Source records:
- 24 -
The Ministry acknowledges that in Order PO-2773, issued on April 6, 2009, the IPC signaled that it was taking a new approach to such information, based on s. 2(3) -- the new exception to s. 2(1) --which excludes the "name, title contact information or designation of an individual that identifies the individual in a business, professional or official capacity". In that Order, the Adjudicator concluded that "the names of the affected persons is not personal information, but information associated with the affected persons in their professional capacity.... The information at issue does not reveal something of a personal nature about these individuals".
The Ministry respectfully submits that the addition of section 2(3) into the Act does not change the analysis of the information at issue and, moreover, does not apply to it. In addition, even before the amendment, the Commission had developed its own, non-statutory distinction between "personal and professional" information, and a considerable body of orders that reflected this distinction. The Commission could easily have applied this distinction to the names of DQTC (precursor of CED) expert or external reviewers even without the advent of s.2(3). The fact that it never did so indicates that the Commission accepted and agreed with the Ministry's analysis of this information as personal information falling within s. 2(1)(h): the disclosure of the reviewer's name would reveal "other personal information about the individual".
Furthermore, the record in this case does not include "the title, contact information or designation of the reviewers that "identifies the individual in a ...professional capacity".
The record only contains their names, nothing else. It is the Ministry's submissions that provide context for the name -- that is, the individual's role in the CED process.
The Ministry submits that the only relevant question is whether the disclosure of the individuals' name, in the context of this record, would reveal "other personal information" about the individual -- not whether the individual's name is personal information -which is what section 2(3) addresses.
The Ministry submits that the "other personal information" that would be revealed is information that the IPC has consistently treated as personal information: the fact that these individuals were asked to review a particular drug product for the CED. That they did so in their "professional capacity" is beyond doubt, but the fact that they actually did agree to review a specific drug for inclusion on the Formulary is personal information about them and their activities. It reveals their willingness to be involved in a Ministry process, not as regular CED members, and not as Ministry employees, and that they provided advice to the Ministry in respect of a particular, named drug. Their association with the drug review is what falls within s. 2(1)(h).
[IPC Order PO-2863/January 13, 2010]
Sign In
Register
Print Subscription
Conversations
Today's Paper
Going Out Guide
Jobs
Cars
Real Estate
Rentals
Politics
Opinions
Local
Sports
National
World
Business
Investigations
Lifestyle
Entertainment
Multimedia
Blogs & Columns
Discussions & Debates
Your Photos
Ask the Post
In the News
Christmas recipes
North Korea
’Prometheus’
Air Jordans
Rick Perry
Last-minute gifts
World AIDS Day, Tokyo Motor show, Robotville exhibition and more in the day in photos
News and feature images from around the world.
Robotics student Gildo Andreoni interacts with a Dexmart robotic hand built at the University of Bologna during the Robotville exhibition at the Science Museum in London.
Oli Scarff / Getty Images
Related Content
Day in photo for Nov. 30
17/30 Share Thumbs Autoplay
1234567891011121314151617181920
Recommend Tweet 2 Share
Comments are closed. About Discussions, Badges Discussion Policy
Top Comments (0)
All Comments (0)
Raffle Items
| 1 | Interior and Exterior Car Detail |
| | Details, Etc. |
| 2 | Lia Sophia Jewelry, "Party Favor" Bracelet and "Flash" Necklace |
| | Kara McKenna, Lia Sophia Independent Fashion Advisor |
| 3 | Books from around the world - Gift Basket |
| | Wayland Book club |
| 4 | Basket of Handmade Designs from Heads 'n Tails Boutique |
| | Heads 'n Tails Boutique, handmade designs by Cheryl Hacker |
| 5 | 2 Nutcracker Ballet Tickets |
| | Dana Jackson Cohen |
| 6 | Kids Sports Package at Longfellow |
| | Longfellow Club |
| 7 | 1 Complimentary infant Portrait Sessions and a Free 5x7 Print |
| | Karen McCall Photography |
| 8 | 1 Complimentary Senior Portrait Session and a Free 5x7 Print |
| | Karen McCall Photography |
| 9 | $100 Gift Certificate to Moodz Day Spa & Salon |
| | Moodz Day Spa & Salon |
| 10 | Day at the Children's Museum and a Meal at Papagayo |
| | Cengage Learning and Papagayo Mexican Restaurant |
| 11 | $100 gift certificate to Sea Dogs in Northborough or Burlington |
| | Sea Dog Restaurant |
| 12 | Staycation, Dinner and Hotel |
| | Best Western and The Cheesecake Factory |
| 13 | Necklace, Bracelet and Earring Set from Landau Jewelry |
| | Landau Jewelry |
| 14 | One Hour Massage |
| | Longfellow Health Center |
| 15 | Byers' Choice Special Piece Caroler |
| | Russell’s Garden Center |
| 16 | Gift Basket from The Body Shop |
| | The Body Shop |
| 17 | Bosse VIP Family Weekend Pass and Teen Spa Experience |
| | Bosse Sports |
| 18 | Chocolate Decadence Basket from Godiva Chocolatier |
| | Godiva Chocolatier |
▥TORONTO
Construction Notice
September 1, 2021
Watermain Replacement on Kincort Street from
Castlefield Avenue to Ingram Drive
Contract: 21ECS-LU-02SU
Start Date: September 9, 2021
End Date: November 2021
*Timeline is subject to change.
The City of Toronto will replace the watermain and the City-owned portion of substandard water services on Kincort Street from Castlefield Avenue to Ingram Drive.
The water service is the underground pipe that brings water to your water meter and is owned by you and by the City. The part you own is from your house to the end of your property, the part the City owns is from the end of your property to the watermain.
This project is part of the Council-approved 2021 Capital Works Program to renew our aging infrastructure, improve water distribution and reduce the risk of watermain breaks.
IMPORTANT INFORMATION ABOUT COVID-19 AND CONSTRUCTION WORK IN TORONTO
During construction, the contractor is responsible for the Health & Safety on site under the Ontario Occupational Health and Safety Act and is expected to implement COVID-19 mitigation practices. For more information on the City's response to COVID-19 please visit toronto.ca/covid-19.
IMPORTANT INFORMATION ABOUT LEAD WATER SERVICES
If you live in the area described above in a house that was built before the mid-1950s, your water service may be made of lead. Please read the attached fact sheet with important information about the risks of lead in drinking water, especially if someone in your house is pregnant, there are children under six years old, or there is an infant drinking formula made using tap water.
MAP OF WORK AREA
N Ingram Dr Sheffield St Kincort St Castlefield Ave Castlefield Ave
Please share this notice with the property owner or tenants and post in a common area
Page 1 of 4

• Work to complete
Exactly as they stand, write out all of the entries.

• Written response
- 24 -
The Ministry acknowledges that in Order PO-2773, issued on April 6, 2009, the IPC signaled that it was taking a new approach to such information, based on s. 2(3) -- the new exception to s. 2(1) --which excludes the "name, title contact information or designation of an individual that identifies the individual in a business, professional or official capacity". In that Order, the Adjudicator concluded that "the names of the affected persons is not personal information, but information associated with the affected persons in their professional capacity.... The information at issue does not reveal something of a personal nature about these individuals".
The Ministry respectfully submits that the addition of section 2(3) into the Act does not change the analysis of the information at issue and, moreover, does not apply to it. In addition, even before the amendment, the Commission had developed its own, non-statutory distinction between "personal and professional" information, and a considerable body of orders that reflected this distinction. The Commission could easily have applied this distinction to the names of DQTC (precursor of CED) expert or external reviewers even without the advent of s.2(3). The fact that it never did so indicates that the Commission accepted and agreed with the Ministry's analysis of this information as personal information falling within s. 2(1)(h): the disclosure of the reviewer's name would reveal "other personal information about the individual".
Furthermore, the record in this case does not include "the title, contact information or designation of the reviewers that "identifies the individual in a ...professional capacity".
The record only contains their names, nothing else. It is the Ministry's submissions that provide context for the name -- that is, the individual's role in the CED process.
The Ministry submits that the only relevant question is whether the disclosure of the individuals' name, in the context of this record, would reveal "other personal information" about the individual -- not whether the individual's name is personal information -which is what section 2(3) addresses.
The Ministry submits that the "other personal information" that would be revealed is information that the IPC has consistently treated as personal information: the fact that these individuals were asked to review a particular drug product for the CED. That they did so in their "professional capacity" is beyond doubt, but the fact that they actually did agree to review a specific drug for inclusion on the Formulary is personal information about them and their activities. It reveals their willingness to be involved in a Ministry process, not as regular CED members, and not as Ministry employees, and that they provided advice to the Ministry in respect of a particular, named drug. Their association with the drug review is what falls within s. 2(1)(h).
[IPC Order PO-2863/January 13, 2010]
Sign In
Register
Print Subscription
Conversations
Today's Paper
Going Out Guide
Jobs
Cars
Real Estate
Rentals
Politics
Opinions
Local
Sports
National
World
Business
Investigations
Lifestyle
Entertainment
Multimedia
Blogs & Columns
Discussions & Debates
Your Photos
Ask the Post
In the News
Christmas recipes
North Korea
’Prometheus’
Air Jordans
Rick Perry
Last-minute gifts
World AIDS Day, Tokyo Motor show, Robotville exhibition and more in the day in photos
News and feature images from around the world.
Robotics student Gildo Andreoni interacts with a Dexmart robotic hand built at the University of Bologna during the Robotville exhibition at the Science Museum in London.
Oli Scarff / Getty Images
Related Content
Day in photo for Nov. 30
17/30 Share Thumbs Autoplay
1234567891011121314151617181920
Recommend Tweet 2 Share
Comments are closed. About Discussions, Badges Discussion Policy
Top Comments (0)
All Comments (0)
Raffle Items
| 1 | Interior and Exterior Car Detail |
| | Details, Etc. |
| 2 | Lia Sophia Jewelry, "Party Favor" Bracelet and "Flash" Necklace |
| | Kara McKenna, Lia Sophia Independent Fashion Advisor |
| 3 | Books from around the world - Gift Basket |
| | Wayland Book club |
| 4 | Basket of Handmade Designs from Heads 'n Tails Boutique |
| | Heads 'n Tails Boutique, handmade designs by Cheryl Hacker |
| 5 | 2 Nutcracker Ballet Tickets |
| | Dana Jackson Cohen |
| 6 | Kids Sports Package at Longfellow |
| | Longfellow Club |
| 7 | 1 Complimentary infant Portrait Sessions and a Free 5x7 Print |
| | Karen McCall Photography |
| 8 | 1 Complimentary Senior Portrait Session and a Free 5x7 Print |
| | Karen McCall Photography |
| 9 | $100 Gift Certificate to Moodz Day Spa & Salon |
| | Moodz Day Spa & Salon |
| 10 | Day at the Children's Museum and a Meal at Papagayo |
| | Cengage Learning and Papagayo Mexican Restaurant |
| 11 | $100 gift certificate to Sea Dogs in Northborough or Burlington |
| | Sea Dog Restaurant |
| 12 | Staycation, Dinner and Hotel |
| | Best Western and The Cheesecake Factory |
| 13 | Necklace, Bracelet and Earring Set from Landau Jewelry |
| | Landau Jewelry |
| 14 | One Hour Massage |
| | Longfellow Health Center |
| 15 | Byers' Choice Special Piece Caroler |
| | Russell’s Garden Center |
| 16 | Gift Basket from The Body Shop |
| | The Body Shop |
| 17 | Bosse VIP Family Weekend Pass and Teen Spa Experience |
| | Bosse Sports |
| 18 | Chocolate Decadence Basket from Godiva Chocolatier |
| | Godiva Chocolatier |
▥TORONTO
Construction Notice
September 1, 2021
Watermain Replacement on Kincort Street from
Castlefield Avenue to Ingram Drive
Contract: 21ECS-LU-02SU
Start Date: September 9, 2021
End Date: November 2021
*Timeline is subject to change.
The City of Toronto will replace the watermain and the City-owned portion of substandard water services on Kincort Street from Castlefield Avenue to Ingram Drive.
The water service is the underground pipe that brings water to your water meter and is owned by you and by the City. The part you own is from your house to the end of your property, the part the City owns is from the end of your property to the watermain.
This project is part of the Council-approved 2021 Capital Works Program to renew our aging infrastructure, improve water distribution and reduce the risk of watermain breaks.
IMPORTANT INFORMATION ABOUT COVID-19 AND CONSTRUCTION WORK IN TORONTO
During construction, the contractor is responsible for the Health & Safety on site under the Ontario Occupational Health and Safety Act and is expected to implement COVID-19 mitigation practices. For more information on the City's response to COVID-19 please visit toronto.ca/covid-19.
IMPORTANT INFORMATION ABOUT LEAD WATER SERVICES
If you live in the area described above in a house that was built before the mid-1950s, your water service may be made of lead. Please read the attached fact sheet with important information about the risks of lead in drinking water, especially if someone in your house is pregnant, there are children under six years old, or there is an infant drinking formula made using tap water.
MAP OF WORK AREA
N Ingram Dr Sheffield St Kincort St Castlefield Ave Castlefield Ave
Please share this notice with the property owner or tenants and post in a common area
Page 1 of 4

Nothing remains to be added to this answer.